Tuesday, 6 August 2013

Belleville Rendez-vous

Belleville Rendez-vous, known as The Triplets of Belleville outside of my native United Kingdom, is a 2003 Oscar nominated animated feature, written and directed by the mastermind behind the similarly styled 2010 Oscar nominated The Illusionist. The film tells the surrealist story of a doting grandma who trains her grandson to compete in the Tour de France before he is kidnapped by the mob. Determined to return him to his native France, she tracks him to Belleville (modelled on New York City) where she and her obese dog befriend the Belleville Triplets, a formerly popular music hall act.

As well as reminding me of director Sylvain Chomet’s quite and masterful feature, The Illusionist, the animation is also reminiscent of classic Disney. The still backdrops and wildly grotesque characters remain faithful to the animation found in the likes of Dumbo or Pinocchio but are darker and drawn with the animator’s tongue firmly in cheek. The animation also displays modern touches but these are counteracted by the wonderfully realised mid twentieth century setting. There are even flairs of psychedelia present and side characters such as an overly foppish waiter and henchmen who seem conjoined at their ridiculously overgrown shoulders wouldn’t look out of place in a dehydrated Yellow Submarine.  The surrealist nature of the animation also extends beyond the character and occasionally creeps into inanimate objects too where it is befitting of the plot.

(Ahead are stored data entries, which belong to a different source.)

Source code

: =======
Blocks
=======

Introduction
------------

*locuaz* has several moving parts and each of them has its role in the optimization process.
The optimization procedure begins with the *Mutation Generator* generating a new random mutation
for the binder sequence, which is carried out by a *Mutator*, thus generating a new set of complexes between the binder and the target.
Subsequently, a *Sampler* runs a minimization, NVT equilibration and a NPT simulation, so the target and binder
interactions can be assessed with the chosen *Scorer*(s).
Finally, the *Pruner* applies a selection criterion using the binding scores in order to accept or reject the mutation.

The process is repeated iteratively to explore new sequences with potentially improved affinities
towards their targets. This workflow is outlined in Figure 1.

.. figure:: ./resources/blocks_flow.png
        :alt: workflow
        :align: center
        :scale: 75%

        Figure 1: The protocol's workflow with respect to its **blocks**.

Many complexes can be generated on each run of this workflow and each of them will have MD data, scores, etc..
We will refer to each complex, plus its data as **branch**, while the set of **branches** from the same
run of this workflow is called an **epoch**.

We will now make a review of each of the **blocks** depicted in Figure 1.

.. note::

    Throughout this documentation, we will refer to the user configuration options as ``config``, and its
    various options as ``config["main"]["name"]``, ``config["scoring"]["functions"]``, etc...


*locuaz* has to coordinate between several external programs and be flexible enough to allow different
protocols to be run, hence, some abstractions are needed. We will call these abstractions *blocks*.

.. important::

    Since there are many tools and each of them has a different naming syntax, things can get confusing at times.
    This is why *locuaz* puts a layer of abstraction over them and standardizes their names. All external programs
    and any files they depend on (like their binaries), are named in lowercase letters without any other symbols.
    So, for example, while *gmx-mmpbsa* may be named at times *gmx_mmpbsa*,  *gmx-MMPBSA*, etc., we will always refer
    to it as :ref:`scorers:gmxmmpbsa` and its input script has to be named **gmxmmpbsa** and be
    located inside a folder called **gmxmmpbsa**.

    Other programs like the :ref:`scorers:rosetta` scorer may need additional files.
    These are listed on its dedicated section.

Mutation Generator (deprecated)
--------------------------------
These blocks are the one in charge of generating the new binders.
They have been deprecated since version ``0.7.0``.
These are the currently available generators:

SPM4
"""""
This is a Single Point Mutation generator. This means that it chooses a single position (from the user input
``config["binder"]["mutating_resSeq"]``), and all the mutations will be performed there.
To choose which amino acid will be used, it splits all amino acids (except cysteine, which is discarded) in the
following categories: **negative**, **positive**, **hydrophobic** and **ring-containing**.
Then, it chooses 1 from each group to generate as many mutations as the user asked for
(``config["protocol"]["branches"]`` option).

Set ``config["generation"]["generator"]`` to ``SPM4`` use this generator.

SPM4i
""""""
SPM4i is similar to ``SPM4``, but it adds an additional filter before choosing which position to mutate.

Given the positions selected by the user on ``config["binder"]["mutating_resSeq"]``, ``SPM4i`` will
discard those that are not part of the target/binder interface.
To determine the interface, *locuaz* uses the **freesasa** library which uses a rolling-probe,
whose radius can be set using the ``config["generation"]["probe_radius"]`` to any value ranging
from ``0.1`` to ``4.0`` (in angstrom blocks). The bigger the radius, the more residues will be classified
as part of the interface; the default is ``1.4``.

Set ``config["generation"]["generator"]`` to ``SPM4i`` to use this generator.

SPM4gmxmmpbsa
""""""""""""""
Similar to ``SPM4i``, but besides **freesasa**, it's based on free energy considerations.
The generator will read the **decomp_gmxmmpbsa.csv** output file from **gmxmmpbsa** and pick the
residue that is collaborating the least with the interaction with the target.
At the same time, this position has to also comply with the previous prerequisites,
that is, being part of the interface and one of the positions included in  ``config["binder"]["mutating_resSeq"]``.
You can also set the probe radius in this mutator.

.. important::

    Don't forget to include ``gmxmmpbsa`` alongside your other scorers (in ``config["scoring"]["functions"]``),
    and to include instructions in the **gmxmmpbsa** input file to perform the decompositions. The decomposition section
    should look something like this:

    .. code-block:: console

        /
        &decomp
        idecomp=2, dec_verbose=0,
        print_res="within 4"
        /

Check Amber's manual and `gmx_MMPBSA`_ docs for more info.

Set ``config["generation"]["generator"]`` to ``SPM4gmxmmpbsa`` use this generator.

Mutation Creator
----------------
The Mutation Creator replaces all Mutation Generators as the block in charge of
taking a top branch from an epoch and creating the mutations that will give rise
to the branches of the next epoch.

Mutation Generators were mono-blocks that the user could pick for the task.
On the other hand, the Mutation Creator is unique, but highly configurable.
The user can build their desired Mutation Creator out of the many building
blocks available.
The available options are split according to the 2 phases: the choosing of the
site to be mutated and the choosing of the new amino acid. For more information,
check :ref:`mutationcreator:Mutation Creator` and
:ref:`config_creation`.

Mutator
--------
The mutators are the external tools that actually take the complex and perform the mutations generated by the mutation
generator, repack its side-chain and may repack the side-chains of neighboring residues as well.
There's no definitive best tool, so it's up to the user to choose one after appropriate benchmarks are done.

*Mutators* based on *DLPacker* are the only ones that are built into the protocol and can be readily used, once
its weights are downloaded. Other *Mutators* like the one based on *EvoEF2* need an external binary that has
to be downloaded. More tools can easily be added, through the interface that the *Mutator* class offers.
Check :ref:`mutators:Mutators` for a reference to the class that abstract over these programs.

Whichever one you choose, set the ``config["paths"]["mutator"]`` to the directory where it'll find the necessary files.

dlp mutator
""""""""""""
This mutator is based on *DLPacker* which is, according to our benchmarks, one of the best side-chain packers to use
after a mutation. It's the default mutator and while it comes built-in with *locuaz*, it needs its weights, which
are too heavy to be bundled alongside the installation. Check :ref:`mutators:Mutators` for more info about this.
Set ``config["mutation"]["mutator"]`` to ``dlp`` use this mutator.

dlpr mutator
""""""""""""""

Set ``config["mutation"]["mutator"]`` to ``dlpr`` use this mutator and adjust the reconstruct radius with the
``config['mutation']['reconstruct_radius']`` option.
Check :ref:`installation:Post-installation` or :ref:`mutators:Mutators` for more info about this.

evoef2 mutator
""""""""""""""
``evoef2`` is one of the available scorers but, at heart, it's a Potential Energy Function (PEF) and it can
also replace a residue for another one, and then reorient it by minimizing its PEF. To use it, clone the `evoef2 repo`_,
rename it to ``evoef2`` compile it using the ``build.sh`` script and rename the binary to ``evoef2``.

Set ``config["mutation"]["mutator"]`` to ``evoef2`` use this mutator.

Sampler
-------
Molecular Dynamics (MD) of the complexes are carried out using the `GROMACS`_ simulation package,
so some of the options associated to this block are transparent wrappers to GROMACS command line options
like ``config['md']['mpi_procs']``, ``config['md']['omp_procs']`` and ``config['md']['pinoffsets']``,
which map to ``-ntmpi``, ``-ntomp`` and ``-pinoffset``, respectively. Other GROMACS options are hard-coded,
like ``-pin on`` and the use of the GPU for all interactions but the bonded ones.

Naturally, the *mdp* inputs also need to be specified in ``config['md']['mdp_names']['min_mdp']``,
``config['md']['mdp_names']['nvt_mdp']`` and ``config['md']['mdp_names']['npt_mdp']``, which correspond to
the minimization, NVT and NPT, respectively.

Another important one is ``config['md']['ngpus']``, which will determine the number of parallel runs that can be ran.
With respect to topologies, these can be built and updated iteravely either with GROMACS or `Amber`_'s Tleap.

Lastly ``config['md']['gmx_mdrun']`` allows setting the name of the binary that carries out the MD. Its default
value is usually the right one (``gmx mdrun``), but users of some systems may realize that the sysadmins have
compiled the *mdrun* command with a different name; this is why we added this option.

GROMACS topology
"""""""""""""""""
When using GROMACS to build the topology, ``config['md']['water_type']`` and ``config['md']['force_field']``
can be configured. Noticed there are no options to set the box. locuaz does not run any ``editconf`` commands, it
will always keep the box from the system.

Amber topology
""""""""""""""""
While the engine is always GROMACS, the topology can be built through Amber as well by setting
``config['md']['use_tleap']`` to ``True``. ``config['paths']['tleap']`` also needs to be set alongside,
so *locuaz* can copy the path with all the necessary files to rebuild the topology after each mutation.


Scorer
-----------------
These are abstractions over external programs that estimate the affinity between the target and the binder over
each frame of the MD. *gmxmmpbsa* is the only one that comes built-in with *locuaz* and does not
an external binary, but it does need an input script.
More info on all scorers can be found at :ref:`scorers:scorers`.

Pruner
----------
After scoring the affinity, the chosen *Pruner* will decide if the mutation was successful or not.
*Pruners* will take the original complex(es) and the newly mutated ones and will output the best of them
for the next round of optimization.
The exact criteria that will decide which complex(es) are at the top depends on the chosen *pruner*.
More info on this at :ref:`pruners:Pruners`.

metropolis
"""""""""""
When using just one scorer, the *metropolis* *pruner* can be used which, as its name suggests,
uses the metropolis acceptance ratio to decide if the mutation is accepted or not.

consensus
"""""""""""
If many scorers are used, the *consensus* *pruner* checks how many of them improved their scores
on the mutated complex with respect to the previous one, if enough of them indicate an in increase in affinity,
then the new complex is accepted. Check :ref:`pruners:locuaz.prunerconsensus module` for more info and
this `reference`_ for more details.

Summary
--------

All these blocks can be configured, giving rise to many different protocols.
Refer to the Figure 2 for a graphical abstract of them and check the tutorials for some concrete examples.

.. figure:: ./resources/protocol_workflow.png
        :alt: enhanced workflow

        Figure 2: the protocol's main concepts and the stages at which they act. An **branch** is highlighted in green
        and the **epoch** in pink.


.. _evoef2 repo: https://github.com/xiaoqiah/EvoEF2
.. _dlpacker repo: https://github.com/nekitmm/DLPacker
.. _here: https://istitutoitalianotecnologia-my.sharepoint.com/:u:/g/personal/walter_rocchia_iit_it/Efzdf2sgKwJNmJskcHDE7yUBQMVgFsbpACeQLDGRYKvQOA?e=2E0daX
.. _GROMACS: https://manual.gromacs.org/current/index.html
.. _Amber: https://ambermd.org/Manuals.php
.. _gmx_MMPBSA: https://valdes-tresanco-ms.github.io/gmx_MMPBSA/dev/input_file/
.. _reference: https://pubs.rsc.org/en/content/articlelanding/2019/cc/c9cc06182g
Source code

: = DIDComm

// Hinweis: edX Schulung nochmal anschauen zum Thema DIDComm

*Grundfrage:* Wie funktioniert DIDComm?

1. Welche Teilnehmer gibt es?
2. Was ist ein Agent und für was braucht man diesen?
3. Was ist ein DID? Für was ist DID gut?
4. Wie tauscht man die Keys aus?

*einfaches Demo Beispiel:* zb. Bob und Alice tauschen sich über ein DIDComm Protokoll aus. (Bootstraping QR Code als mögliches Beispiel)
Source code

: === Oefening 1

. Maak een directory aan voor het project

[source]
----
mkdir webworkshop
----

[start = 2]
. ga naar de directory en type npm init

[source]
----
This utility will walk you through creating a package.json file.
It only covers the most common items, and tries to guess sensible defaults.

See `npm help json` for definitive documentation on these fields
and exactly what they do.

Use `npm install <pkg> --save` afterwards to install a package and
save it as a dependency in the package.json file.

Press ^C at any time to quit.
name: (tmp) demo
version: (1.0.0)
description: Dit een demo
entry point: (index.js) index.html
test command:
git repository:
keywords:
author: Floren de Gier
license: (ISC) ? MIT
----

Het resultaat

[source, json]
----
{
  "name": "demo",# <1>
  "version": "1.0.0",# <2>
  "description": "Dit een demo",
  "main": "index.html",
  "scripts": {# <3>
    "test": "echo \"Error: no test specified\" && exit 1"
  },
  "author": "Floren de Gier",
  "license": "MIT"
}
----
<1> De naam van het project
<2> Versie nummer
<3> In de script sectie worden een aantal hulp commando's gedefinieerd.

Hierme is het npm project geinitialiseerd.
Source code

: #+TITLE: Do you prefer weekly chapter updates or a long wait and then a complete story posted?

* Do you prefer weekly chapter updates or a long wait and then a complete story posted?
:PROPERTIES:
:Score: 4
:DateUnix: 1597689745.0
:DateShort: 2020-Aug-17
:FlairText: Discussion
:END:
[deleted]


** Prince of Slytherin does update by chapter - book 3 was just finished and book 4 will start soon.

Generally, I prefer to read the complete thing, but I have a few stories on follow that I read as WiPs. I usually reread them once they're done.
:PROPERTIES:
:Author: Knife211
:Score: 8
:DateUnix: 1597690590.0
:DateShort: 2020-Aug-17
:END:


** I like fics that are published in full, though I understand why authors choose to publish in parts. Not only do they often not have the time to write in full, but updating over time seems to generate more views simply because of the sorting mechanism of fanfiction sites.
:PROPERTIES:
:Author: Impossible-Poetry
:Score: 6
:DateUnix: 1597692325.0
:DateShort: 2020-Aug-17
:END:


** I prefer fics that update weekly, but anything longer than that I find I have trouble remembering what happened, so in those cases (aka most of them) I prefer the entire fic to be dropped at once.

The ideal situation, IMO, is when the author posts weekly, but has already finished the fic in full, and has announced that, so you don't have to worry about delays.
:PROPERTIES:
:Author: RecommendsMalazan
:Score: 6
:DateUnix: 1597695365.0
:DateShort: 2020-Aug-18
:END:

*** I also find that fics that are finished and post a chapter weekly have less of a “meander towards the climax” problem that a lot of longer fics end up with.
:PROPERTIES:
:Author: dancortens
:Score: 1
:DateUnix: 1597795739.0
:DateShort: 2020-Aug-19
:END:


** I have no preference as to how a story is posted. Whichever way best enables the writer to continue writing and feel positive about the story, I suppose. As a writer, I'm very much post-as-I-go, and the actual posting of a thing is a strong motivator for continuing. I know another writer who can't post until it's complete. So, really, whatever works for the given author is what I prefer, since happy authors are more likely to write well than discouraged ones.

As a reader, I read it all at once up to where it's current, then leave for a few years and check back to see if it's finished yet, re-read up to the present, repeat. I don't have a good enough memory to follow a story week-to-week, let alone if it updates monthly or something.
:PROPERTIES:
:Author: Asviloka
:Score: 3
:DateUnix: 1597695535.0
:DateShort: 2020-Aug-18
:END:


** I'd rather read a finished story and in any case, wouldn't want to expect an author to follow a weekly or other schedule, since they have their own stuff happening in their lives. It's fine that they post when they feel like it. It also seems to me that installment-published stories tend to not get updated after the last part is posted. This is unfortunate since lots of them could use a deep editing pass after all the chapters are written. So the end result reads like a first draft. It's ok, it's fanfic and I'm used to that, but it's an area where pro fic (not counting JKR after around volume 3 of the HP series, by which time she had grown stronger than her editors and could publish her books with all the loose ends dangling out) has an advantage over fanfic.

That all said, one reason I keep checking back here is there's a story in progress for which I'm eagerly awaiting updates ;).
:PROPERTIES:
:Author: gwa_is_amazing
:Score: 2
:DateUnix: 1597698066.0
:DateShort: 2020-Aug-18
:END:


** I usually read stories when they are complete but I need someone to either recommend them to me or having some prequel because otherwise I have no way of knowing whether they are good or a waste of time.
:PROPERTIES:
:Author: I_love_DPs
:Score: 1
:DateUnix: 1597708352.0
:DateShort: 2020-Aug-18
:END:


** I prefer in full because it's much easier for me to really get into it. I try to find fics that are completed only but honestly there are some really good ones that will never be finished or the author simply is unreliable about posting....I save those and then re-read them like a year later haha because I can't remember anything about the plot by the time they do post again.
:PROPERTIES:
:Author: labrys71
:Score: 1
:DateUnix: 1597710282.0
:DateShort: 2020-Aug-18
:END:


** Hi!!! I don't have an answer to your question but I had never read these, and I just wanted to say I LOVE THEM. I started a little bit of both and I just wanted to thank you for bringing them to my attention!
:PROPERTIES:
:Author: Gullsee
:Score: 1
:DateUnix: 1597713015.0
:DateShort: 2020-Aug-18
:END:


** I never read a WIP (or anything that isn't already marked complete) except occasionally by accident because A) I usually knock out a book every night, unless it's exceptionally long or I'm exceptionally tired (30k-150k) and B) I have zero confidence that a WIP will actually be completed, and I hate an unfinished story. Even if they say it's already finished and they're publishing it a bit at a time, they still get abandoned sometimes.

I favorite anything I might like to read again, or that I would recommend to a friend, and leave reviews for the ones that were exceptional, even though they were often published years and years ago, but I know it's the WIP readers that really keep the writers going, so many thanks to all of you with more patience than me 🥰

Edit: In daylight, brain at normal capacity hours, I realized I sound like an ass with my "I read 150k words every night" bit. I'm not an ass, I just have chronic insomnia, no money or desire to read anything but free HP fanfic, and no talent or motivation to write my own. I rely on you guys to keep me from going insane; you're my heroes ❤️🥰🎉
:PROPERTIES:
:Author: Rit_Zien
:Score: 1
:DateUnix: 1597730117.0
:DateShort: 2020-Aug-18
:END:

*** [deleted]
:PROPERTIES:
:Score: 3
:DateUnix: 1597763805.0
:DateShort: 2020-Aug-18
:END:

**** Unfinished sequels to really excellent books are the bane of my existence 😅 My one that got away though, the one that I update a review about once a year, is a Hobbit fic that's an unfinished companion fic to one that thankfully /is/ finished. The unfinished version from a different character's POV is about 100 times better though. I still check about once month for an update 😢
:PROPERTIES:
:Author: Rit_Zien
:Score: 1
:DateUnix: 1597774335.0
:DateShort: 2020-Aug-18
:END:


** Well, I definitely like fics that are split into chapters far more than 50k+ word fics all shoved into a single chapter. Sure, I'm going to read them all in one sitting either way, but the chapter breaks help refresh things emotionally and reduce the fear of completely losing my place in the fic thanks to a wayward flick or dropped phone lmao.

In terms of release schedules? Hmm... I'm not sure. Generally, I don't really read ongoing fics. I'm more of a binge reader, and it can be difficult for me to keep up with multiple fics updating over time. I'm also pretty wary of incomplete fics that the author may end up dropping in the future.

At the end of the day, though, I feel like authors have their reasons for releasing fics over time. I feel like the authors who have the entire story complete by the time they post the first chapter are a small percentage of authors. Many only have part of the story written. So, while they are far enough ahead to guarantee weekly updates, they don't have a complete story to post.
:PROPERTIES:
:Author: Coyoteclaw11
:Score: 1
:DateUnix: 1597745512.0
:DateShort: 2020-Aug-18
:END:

As well as superb character design, the film also features fascinating set design. Opening on the outskirts of Paris, the movie slowly sees the family’s rural house engulfed by industry and progress before the action is transported across the Atlantic to Belleville which as I’ve mentioned is modelled on New York albeit with hits of Paris and an overall shape of Brittany’s Mont Saint Michel. A shot late on also gives the Saint Michel shape more of a Disney look, perhaps a knowing nod to the style of animation. There are tiny touches, such as the brief Disneyfication, peppered throughout the movie which added intrigue and occasionally bought about a smile. Sometimes these were merely innocuous inclusions of a traffic light based on those found in Berlin or the depiction of peoples from differing countries but each added to the film and created a sense that it merits multiple viewings.

The film is presented in the French language but lacks subtitles for non-French speakers. This isn’t a problem though as what little dialogue the film contains is usually incidental and doesn’t impact on the story. Dialogue is generally confined to television and radio programmes, cycling commentary and odd mutterings from the central characters. Instead of words, the film talks through the character’s actions and expressions and this is where the interesting animation helps to explain exactly what is going on. The well designed characters are full of expression and their actions ooze meaning. Like The Illusionist, the film is near ‘silent’ and the only audible memories I have of the film are of its fantastic score from which the incredibly catchy song ‘Belleville Rendez-vous’ was Oscar nominated.   

Although pitched as a quirky animated comedy, the film has a lot more to say than is initially evident. I enjoyed the depiction of Americans and America as obese, food obsessed slobs, a typically French attitude towards their New World friends. The film isn’t afraid to poke fun at the French either though with three French characters eating nothing but frogs whether it be in stew, skewered or as lollies. The film also appeared to have a lot to say about Capitalism too. To go into detail would involve spoilers but it’s evident from the plot that the film views Capitalism as a machine run by mindless drones who sweat hard but go nowhere, kept in a perpetual vegetative state but their overseers. It took me a while to pick up on these subtle themes but I’m sure that they were intended. The film gets away with some of its harsher themes and opinions thanks to its charming overall look and style. It’s a little like a cute, cheeky toddler who you allow to push things further than you would their older sibling.

Belleville Rendez-vous is a really enjoyable feature which I’m thrilled to have chanced upon. (Thanks Mike). Although it lost to Finding Nemo at the 2003 Academy Awards, a decision that The Academy should have no reason to regret, this is a fascinating little film, unlike anything else that is being made today. Its style and animation harks back to a time long gone and although sometimes slow, it rewards the viewer’s concentration with some minute detail, reoccurring jokes and an unusual story. I highly recommend spending an hour and a quarter with it if you ever get the chance. 



  1. It's a long time since I saw this. I loved it, but if you'd have asked me I wouldn't have been able to tell you that it had so little dialogue. I mostly remember his huge thighs as he trained for the Le Tour, and of course the Belleville Rendezvous tune! I think I should revisit this.

    1. His thights and calves were so exaggerated and weird. I looved the lack of interest in acceptable proportions.